Сполох с жадной надеждой воззрился на Жара, но того ещё одолевал страх. Ведь не помилует Головня, когда узнает. Ей-богу не помилует. Шестов-то ещё много. На всех хватит.
– С Кострецом-то это... говорил?
– тянул время Косторез.
– Поговорю. Да он и так за нас, коли Рычаговых резал.
Рычаговых резал... Едва он произнёс эти слова, Жар вспомнил жену: её злое костистое лицо с прищуренными глазами, её презрительные покрикивания ("Пойди вон рыбы налови. Сделай полезное дело"), её окровавленный труп. Жизнь с ней была мукой, а жизнь без неё - мукой вдвойне. Тогда было ясно, что делать и как себя вести, теперь же всё стало зыбко, как в болоте: ступишь не туда, и ты пропал. Как не ошибиться в выборе?
Он тоже верил вождю безоглядно. Но его вера зиждилась на тщеславной надежде обессмертить своё имя. Головня поручил ему возвести каменную статую, и теперь Косторез жил этой мечтой. Шутка ли - оставить после себя не ломкие поделки из кости и дерева, а каменное изваяние: кому из смертных выпадала такая удача? От самой мысли кружилась голова.
Однако время шло, а изваяние так и оставалось сладкой грёзой. Вождь словно забыл о нём, погружённый в нескончаемые заботы: поиск железа, бегство жены, нападение пришельцев, мятеж. Трудности нарастали как снежный ком, и вместе с ними таяли надежды Костореза. И теперь, когда погибли сын и жена, Косторез словно очнулся от сладкой дрёмы.

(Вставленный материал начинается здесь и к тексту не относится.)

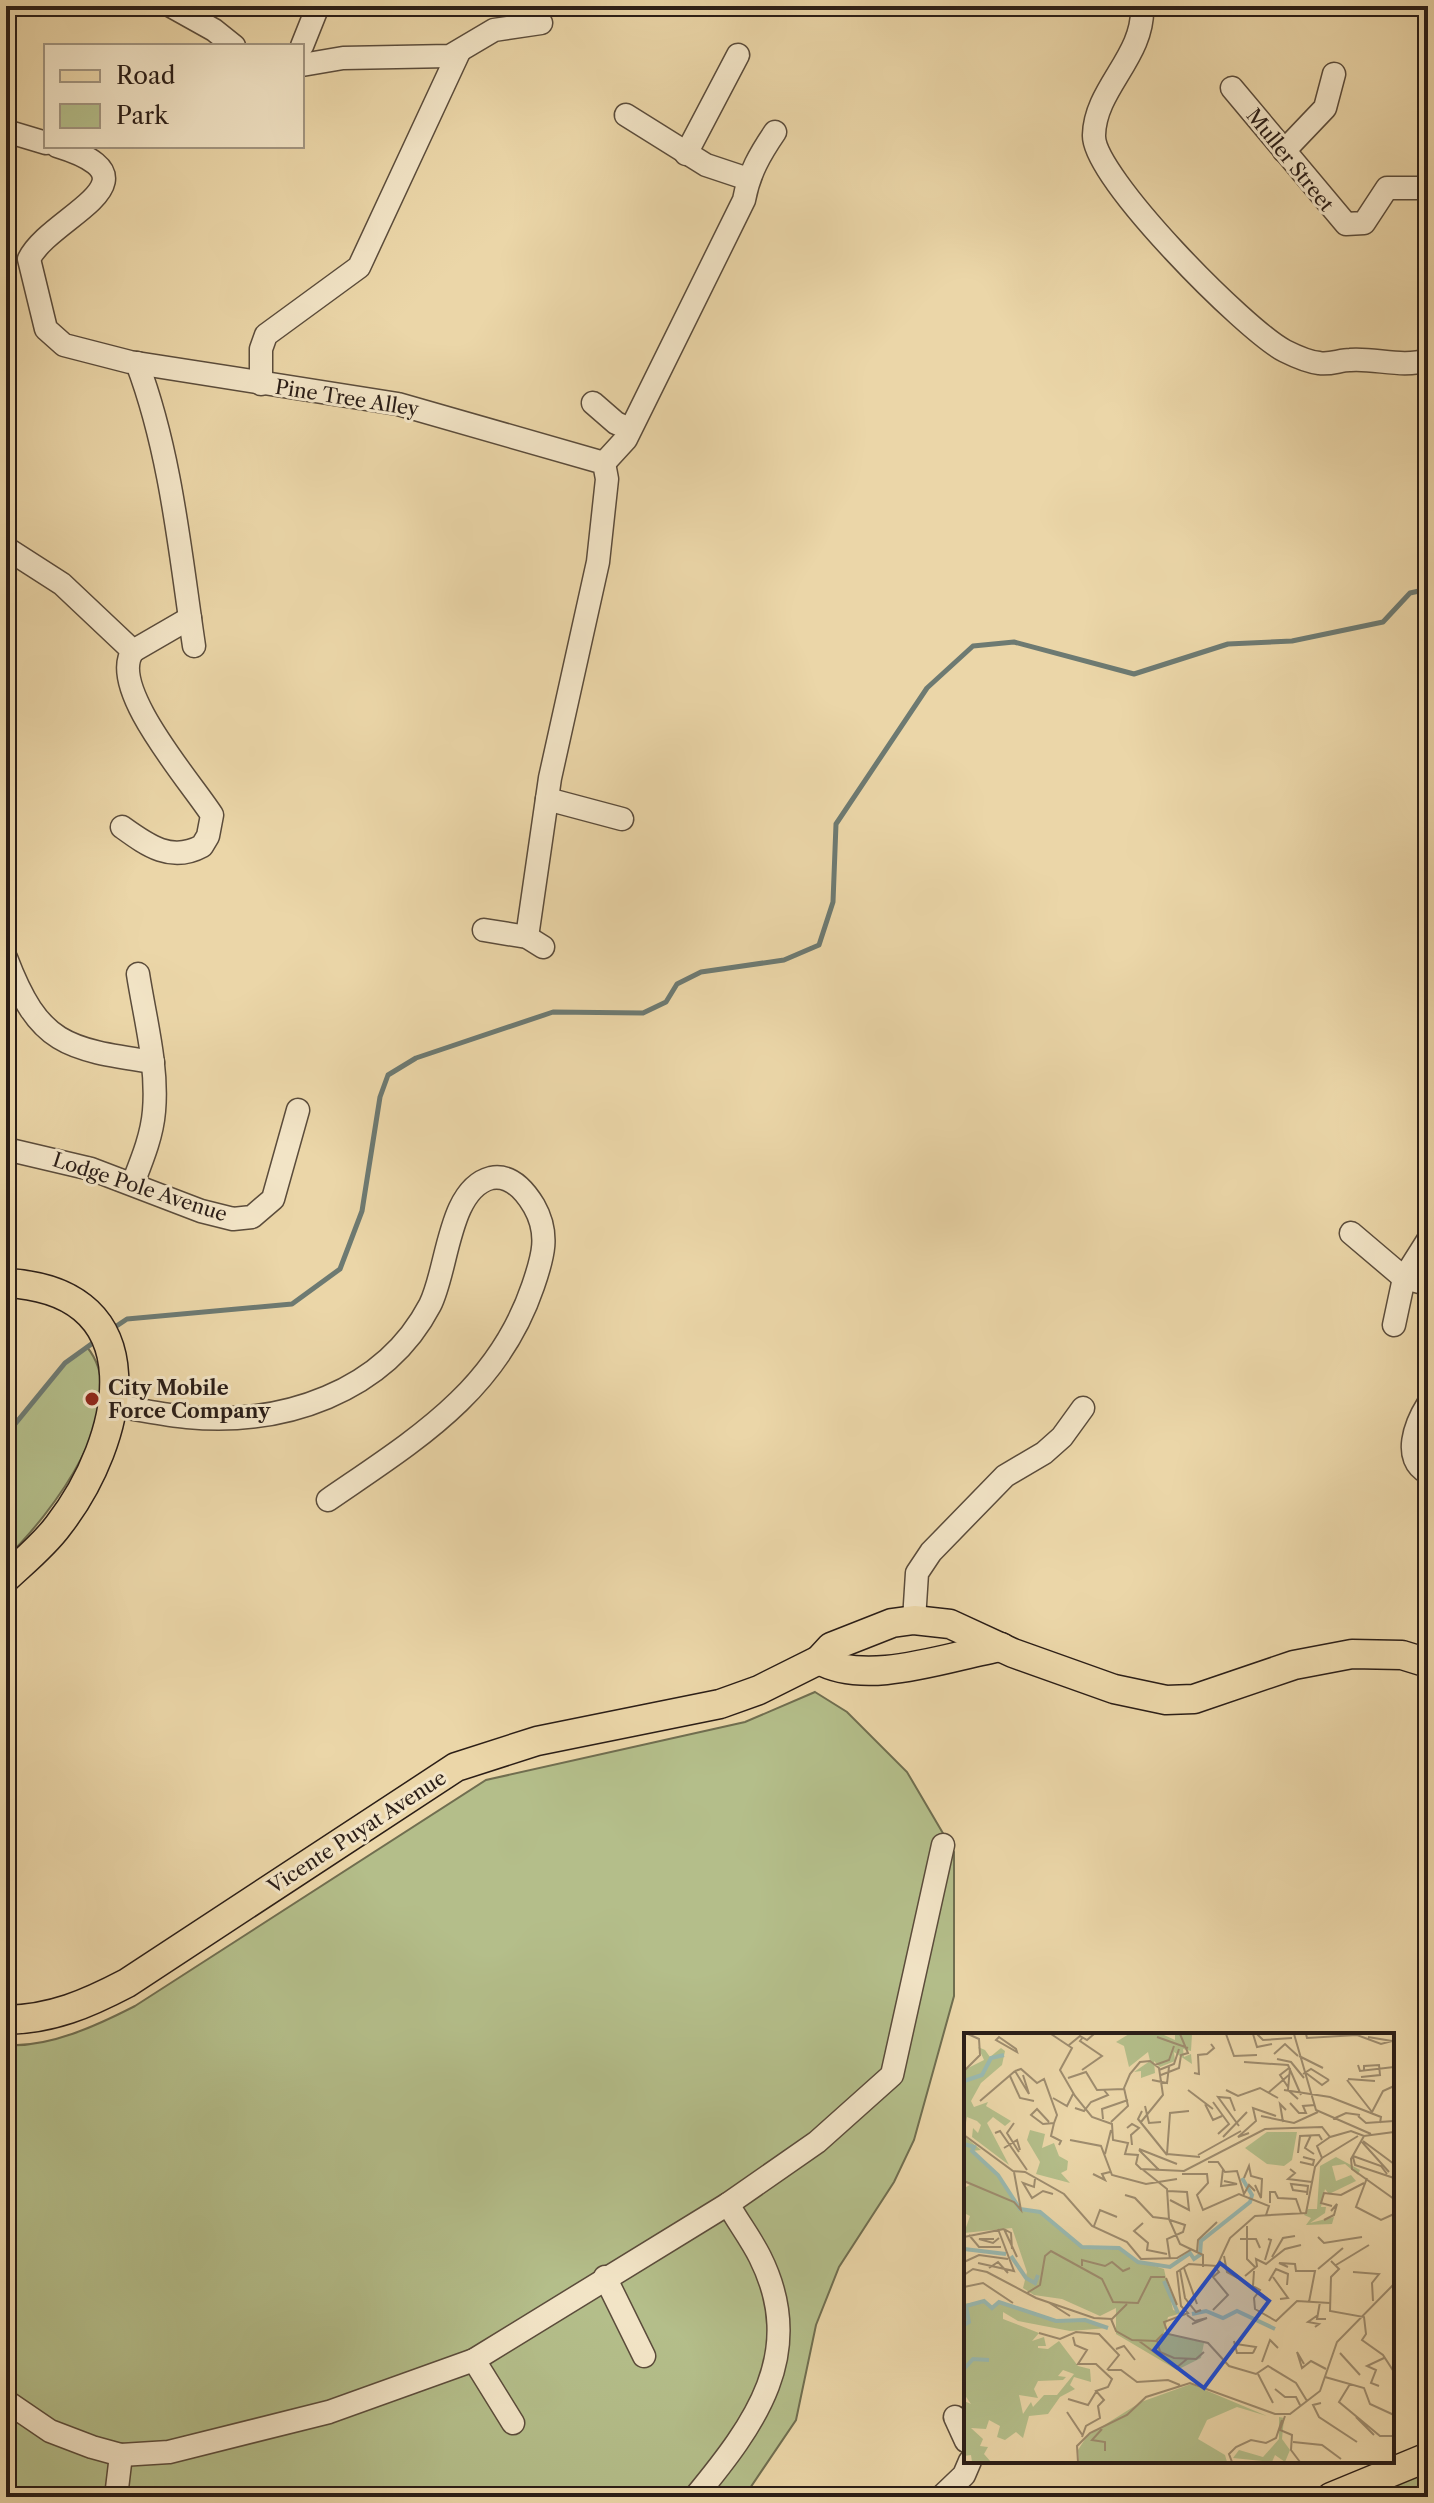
<svg xmlns="http://www.w3.org/2000/svg" width="1434" height="2503" font-family="'Libre Caslon Text',serif">
  <rect width="100%" height="100%" fill="#ebd6a8"/>
  <filter id="stains"><feTurbulence type="fractalNoise" baseFrequency=".0025" numOctaves="4"/><feColorMatrix values="0 0 0 0 .2 0 0 0 0 .09 0 0 0 0 .02 0 0 0 .5 -.17"/></filter>
  <radialGradient id="worn" r=".72"><stop offset=".6" stop-color="#630" stop-opacity="0"/><stop offset="1" stop-color="#630" stop-opacity=".3"/></radialGradient>
  <g fill="#b4be8a" stroke="#706e50" stroke-width="2">
    <path d="M87 1347C135 1406 50 1516 6 1558V1435L65 1363Z"/>
    <path d="M815 1692 847 1712 907 1772 954 1852V1996L914 2140 894 2182 839 2267 816 2325 796 2420 744 2497H6V2045C49 2048 98 2025 135 2006L486 1780 745 1722Z"/>
    <path d="M1428 2463V2497H1344Z"/>
  </g>
  <g fill="none" stroke-linecap="round" stroke-linejoin="round">
    <g stroke="#6d7a72" stroke-width="5">
      <path d="M112 1329 127 1319 292 1304 340 1269 362 1211 380 1097 388 1075 416 1058 553 1012 643 1013 666 1002 677 984 701 972 784 960 819 945 833 902 836 824 927 688 973 646 1014 642 1134 674 1228 644 1292 641 1383 622 1410 593 1428 589"/>
      <path d="M6 1435 65 1363 97 1340"/>
    </g>
    <defs>
      <g id="minor">
        <path d="M171 6 214 30 234 46"/>
        <path d="M1142 6C1145 56 1095 88 1094 135 1092 176 1246 331 1285 351 1295 356 1309 362 1319 363 1330 365 1340 360 1350 360 1376 358 1402 368 1428 360"/>
        <path d="M302 46 318 6"/>
        <path d="M302 65 343 58 450 56 494 30 541 23"/>
        <path d="M1232 88 1346 224 1364 223 1387 188H1428"/>
        <path d="M626 115 706 165 748 179"/>
        <path d="M6 131 46 143"/>
        <path d="M57 146C168 180 50 216 29 259L46 329 64 345 130 362 398 404 604 463 607 479 598 562 550 778 527 937"/>
        <path d="M1284 151 1325 108 1334 74"/>
        <path d="M686 154 738 55"/>
        <path d="M137 363C171 453 180 552 194 646"/>
        <path d="M261 384V349L266 335 359 267 459 52"/>
        <path d="M593 403 616 423 630 429"/>
        <path d="M604 463 626 439 744 200C749 173 760 154 775 132"/>
        <path d="M6 548 62 584 133 651 190 618"/>
        <path d="M547 799 622 819"/>
        <path d="M122 827C147 845 171 863 202 846L208 836 212 815C191 782 107 687 133 651"/>
        <path d="M484 930 527 937 543 947"/>
        <path d="M6 958C39 1045 66 1049 153 1062"/>
        <path d="M6 1149 91 1169 201 1211 233 1219 252 1217 273 1199 298 1110"/>
        <path d="M133 1183C142 1160 152 1136 154 1111 158 1066 145 1019 138 974"/>
        <path d="M1351 1233 1404 1278 1428 1284"/>
        <path d="M1394 1325 1404 1278 1428 1240"/>
        <path d="M1428 1404C1416 1423 1401 1459 1428 1473"/>
        <path d="M115 1406C138 1409 163 1415 187 1417 282 1426 384 1393 430 1305 448 1270 448 1189 491 1178 511 1174 525 1191 534 1206 550 1234 543 1257 533 1286 497 1392 415 1440 328 1500"/>
        <path d="M914 1620 917 1573 931 1552 1005 1476 1044 1453 1062 1437 1083 1408"/>
        <path d="M605 2277 644 2356"/>
        <path d="M474 2360 513 2423"/>
        <path d="M6 2401 50 2431 92 2447 121 2455 169 2452 329 2412 474 2360 728 2204 817 2142 892 2075 943 1845"/>
        <path d="M955 2417 966 2441"/>
        <path d="M116 2497 121 2455"/>
        <path d="M695 2497C755 2424 808 2353 760 2257 751 2239 738 2222 728 2204"/>
        <path d="M941 2497 964 2475 970 2461"/>
      </g>
      <g id="major">
        <path d="M6 1283C158 1291 125 1440 58 1526 44 1545 23 1562 6 1578"/>
        <path d="M819 1660C868 1687 949 1656 1001 1647"/>
        <path d="M6 2020C52 2019 87 2004 127 1983L456 1767 537 1741 720 1704 759 1690 819 1660 831 1647 892 1623 914 1620 950 1624 1013 1653 1114 1689 1166 1700 1194 1699 1294 1665 1352 1654 1402 1655 1428 1663"/>
        <path d="M1331 2497 1428 2457"/>
      </g>
    </defs>
    <use href="#minor" stroke="#5b4c3b" stroke-width="25"/>
    <use href="#major" stroke="#2b1e17" stroke-width="31"/>
    <use href="#minor" stroke="#f2e4c6" stroke-width="22"/>
    <use href="#major" stroke="#ebd6a8" stroke-width="28"/>
  </g>
  <circle fill="#8f2418" stroke="#f2e4c6" stroke-width="3" cx="92" cy="1399" r="8"/>
  <g text-anchor="middle" dominant-baseline="central" stroke-width="6" stroke-linejoin="round" paint-order="stroke">
    <g font-size="20" fill="#2b1e17" stroke="#f2e4c6">
      <text transform="translate(1290 160) rotate(51)">Muller Street</text>
      <text transform="translate(347 398) rotate(9)">Pine Tree Alley</text>
      <text transform="translate(140 1187) rotate(18)">Lodge Pole Avenue</text>
      <text transform="translate(357 1832) rotate(-33)">Vicente Puyat Avenue</text>
    </g>
    <g font-size="20" font-weight="bold" fill="#2b1e17" stroke="#f2e4c6" text-anchor="start">
      <text x="108" y="1388">City Mobile<tspan x="108" dy="23">Force Company</tspan></text>
    </g>
  </g>
  <g transform="translate(964 2033)">
    <rect width="430" height="430" fill="#ebd6a8"/>
    <path d="M165 1 200 2 211 7V1H228L227 18 219 16 220 24 227 21 228 31 210 19 211 28 196 34 190 28 191 40 177 45V38L170 39 186 28 184 19 165 34 160 13 152 9ZM14 14 21 17 26 24 37 15 41 18 38 32 17 50 7 68 10 74 24 69 22 73 47 88 41 93 29 84 23 90 45 132 8 104 9 95 14 100 17 92 13 88 3 84 0 101V37L20 27ZM66 97 81 101 78 115 90 110 95 123 104 128 103 137 97 140 106 150 72 141 76 129 63 107ZM303 99H333L328 127 320 133 303 131 281 115ZM0 103 17 117 8 118 34 142 56 176 76 179 118 214 155 215 168 226 200 236 209 277 218 280 204 284 200 299 240 310 237 325 213 337 152 301V275L136 283 98 266 70 262 59 255 63 239 48 195 0 200 6 183 0 180V155L6 152 0 149ZM372 124 396 137 394 142 381 131 368 133 372 148 387 142 392 148 365 161 361 156 357 174H362L361 180 346 190 370 184 368 191 342 192 347 185 340 182 344 176H353L356 133ZM20 268 28 275 35 269 93 288 121 287 144 295 106 298 54 288 39 279V286L75 300 68 308 80 304 82 313H74V315L84 316 95 308 114 333 126 336 127 349 110 344 106 352 111 356 96 364 84 381 65 383 59 405 52 399 41 407 33 404 36 393 25 387 22 396 7 395 19 406 16 413 24 414 20 421 27 429H8L7 422 0 423V368L7 371 0 361V271ZM99 337 110 341 93 362H80L69 374 67 369 59 381 55 362 74 365 70 356 74 348 99 347 102 344 94 343ZM227 351 303 383 273 374 243 387 234 406 261 422 263 429H115L114 417 123 403 177 369ZM315 384 320 385 318 406 326 417 321 429 311 422 308 429 269 425 275 417 299 424 315 406Z" fill="#b4be8a" fill-rule="evenodd"/>
    <path fill="none" stroke="#99b8af" stroke-width="4" d="M0 48 18 42 27 25 40 22M0 111 10 114 8 118 34 142 56 176 76 179 118 214 155 215 174 229 206 234 226 220 230 226 236 222 237 208 286 169 288 162 278 145M0 216 42 221M47 223 62 245 71 250 74 242M200 248 214 280M228 281 242 278 259 285 273 278 311 296M0 292 5 289 2 273 20 268 28 275 35 269 92 288 121 287 144 295M0 336 9 326 25 327"/>
    <path fill="none" stroke="#9e8c6e" stroke-width="2" d="M87 1 108 15 96 37 111 63 128 84 148 91 149 107 164 110 161 121 174 122 172 131 177 136 220 138 301 96 358 94 366 104 387 98 400 103 430 99M262 1 270 23 293 22M289 1 293 14 308 11M293 1 299 7 328 5M330 1 352 77 407 101M342 1 343 5 393 2 417 11 428 8M35 4 52 16 53 19 32 7ZM193 4 224 15M404 4 428 8M105 12 116 3 123 7 130 1M310 21 321 11 334 23M335 23 359 35M313 26 327 29 340 45M280 29 324 32 337 62M191 32 205 27 210 13M394 32 396 38 430 34M326 35 324 57 334 66M118 37 138 23 116 8 119 4M195 37 210 31 215 16M0 38 16 22 15 6 4 1M51 38 57 36 73 50 80 46 93 82 90 90 79 91 67 82 73 76 85 89M51 38 65 61 59 42M230 40 235 41 234 22 243 21 250 15 247 11M342 40 358 52 365 47M339 41 347 36 365 47M197 42 215 35 217 22 224 20 216 1M46 43 56 65 70 68M397 44 416 42 415 32 400 33V38M104 45 122 39 133 57 160 56M384 46 411 48M188 47 203 50 205 34M383 47 408 79M324 54 316 42 325 35M224 57 249 76M262 57 274 63 296 55 314 65M320 57 366 64 417 84 416 90M304 60 326 41M89 65 103 73 109 61M16 68 51 38M249 69 265 91 254 101M326 70 335 80H342L339 73 351 72M241 71 249 87 258 83M181 73 185 90 197 89M111 75 120 78 127 69 144 62 140 57M178 78 174 86 203 122M271 78 266 65 254 64 275 93M408 79 419 58 430 53M297 83 330 90 354 79M394 83 402 90 430 88M139 86 138 76 164 67M369 86 382 80 396 82M147 89 164 73 160 55 166 41 176 29 186 28 195 35 199 62 177 89M319 89 316 71 322 77M50 90 43 100 55 119M90 90 87 103 97 108 95 112M163 95 168 91 175 95 167 102 168 112M31 100 36 98 63 137M285 100 274 104 292 88 289 75 312 83M0 102 49 138 61 139 100 161 128 193 163 209 177 226 213 225 228 216M347 102 341 115 350 121M400 103 387 126 388 136 430 166M259 104 283 79M106 107 137 113 148 142 182 151 213 146M399 108 430 131M398 109 425 139M40 115 53 107 56 117M175 116 213 131M175 117 195 137M334 120 336 103 355 102 358 107M141 121 147 97M203 121 206 80 225 78M203 121 236 124M234 122 277 98M389 123 417 133 423 141M389 124 391 132 430 145M358 125 394 103M244 129H254L261 139 273 138 280 161 285 152 291 158M336 129 349 132 350 127 339 124M178 136 203 156 205 186 216 211 239 222V234M259 136 257 153 273 151 260 148M326 136 331 140 324 146 348 149M129 141 141 147 138 141 146 139M218 141H243L244 150 233 162 239 177 275 161 305 173 302 182M280 145 285 133 287 143 298 146 297 165 291 152M403 145 392 174 417 187 430 181M71 146 70 154 59 150 68 165 79 158 89 161M0 148 50 169 57 177 50 139M204 158 223 159 225 177 206 167M161 162 171 165 189 184 205 186M343 162 344 153 327 151 329 157 343 159M306 170V159H311L314 165 332 166 337 180M368 173 357 170 360 160 377 162 400 150M206 187 221 192 219 199 203 206 206 226M360 187 370 182 373 171 367 178M179 190 170 198 184 210 183 217 203 221M130 193 136 177 153 184M283 193V226L291 234M40 196 53 224M40 196 47 200 48 216M5 202 15 214H37M0 204 40 196M354 204 360 210 398 204M30 206H15L29 210 35 205M276 206H292L296 215M233 219 234 207 253 189M260 223 263 239 274 245M308 224 319 205 331 203M301 227 307 207 304 206M367 228 375 236 367 244 366 278 400 284 402 301 398 307 419 322 430 339M0 229 15 222 44 226M14 230 50 238 34 196M372 232 405 212M118 233V227L141 233 148 229 159 238 166 235M324 234 315 230 331 231 332 238H351L345 269M25 235 34 229 44 240M220 235 233 271M354 236 379 215M216 237 221 265 232 279 237 277M290 238 289 253 296 257 290 265 291 276 312 288 333 268 366 270M389 239 415 241 408 250 409 268M0 242 9 236 23 239 72 265 130 285 148 286 163 271M281 243 293 233 292 226 302 231 321 216 337 212M309 244 324 265 316 266M202 245 213 272M305 248 312 236 324 241 323 252M0 254 19 250 49 270M63 260 76 252 81 223 87 218 138 246 149 269 174 270 187 244H201M84 269 106 283M356 269 353 286H362M249 277 264 262 249 244 255 239 251 234M223 282 231 288 243 285 228 291M147 286 152 298 168 307 192 308 199 301M351 294 355 291 344 289 354 282M75 300 96 306 112 299 135 301 155 322 143 337M109 304 111 312 123 317 114 331H132L148 346 144 354 132 358 140 367 134 373 136 385 122 393 118 404M193 307 196 319 210 325 232 326 240 319M175 308 212 335 223 326M270 308 273 320H289M272 311 292 314 289 320M152 316 160 313 171 327M376 320 396 342M298 329 306 307 314 315M340 331 333 319 338 335 347 328 362 336M144 337H157L173 349 204 347 216 352M294 341 309 370M361 344 400 355 406 371 430 382M386 351 375 369 416 403H429M415 353 407 350 412 337 403 333 420 325M311 356 321 364H332L336 372M104 366 124 372 132 359M343 368 332 350 304 333 292 341 265 333 244 310 204 301 200 289 224 280 217 273 213 239 225 231 253 233 266 205 291 183 342 180 351 134 358 125 353 113 366 104M357 370 349 372 355 384 393 409M103 379 119 403M321 383 316 397 328 402 327 417 336 429M392 384 410 402M138 396 128 407 141 409V418M329 409 358 412 377 426M114 429 113 413 126 400 163 382 182 364 226 350 311 381H326L356 358 373 309 430 251M268 429 265 421 272 414 287 407 302 410 312 405 318 387"/>
    <path fill="#1d4ed8" fill-opacity="0.15" stroke="#1d4ed8" stroke-width="4" d="M256 230 305 268 240 355 190 317Z"/>
    <rect width="430" height="430" fill="none" stroke="#2b1e17" stroke-width="4"/>
  </g>
  <rect width="1434" height="2503" fill="none" stroke="#ebd6a8" stroke-width="32"/>
  <rect x="8" y="8" width="1418" height="2487" fill="none" stroke="#2b1e17" stroke-width="4"/>
  <rect x="16" y="16" width="1402" height="2471" fill="none" stroke="#2b1e17" stroke-width="2"/>
  <rect x="44" y="44" width="260" height="104" fill="#f2e4c6" stroke="#a29580" stroke-width="2"/>
  <rect x="60" y="70" width="40" height="12" fill="#ebd6a8" stroke="#a29580" stroke-width="2"/>
  <text x="116" y="84" font-size="24" fill="#2b1e17">Road</text>
  <rect x="60" y="104" width="40" height="24" fill="#b4be8a" stroke="#a29580" stroke-width="2"/>
  <text x="116" y="124" font-size="24" fill="#2b1e17">Park</text>
  <rect width="100%" height="100%" filter="url(#stains)"/>
  <rect width="100%" height="100%" fill="url(#worn)"/>
</svg>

С удивлением озираясь, спрашивал себя: за кем он шёл всё это время? На кого смотрел как на Отца? Вместе с горечью пришло и озлобление: проклятый безумец, обманувший всех, он заставил довериться себе без остатка и навлёк на общину бесчисленные беды. Не иначе, сам Лёд наслал его, чтобы погубить Артамоновых.
Жар выдавил, с тоской глядя на гостя:
– А сына-то... кто вернёт?
Сполох отшатнулся как от вспыхнувшего пламени. Засопев, отвернул лицо, сжимал и разжимал кулаки. Затем произнёс:
– Грех на мне. Страшный грех. В том тебе каюсь и приношу повинную. Да только... Эх, до того ли там было, засыпь меня земля? Ведь с ножом явились, Жар, жилище подожгли. Сам подумай - что ж мне оставалось?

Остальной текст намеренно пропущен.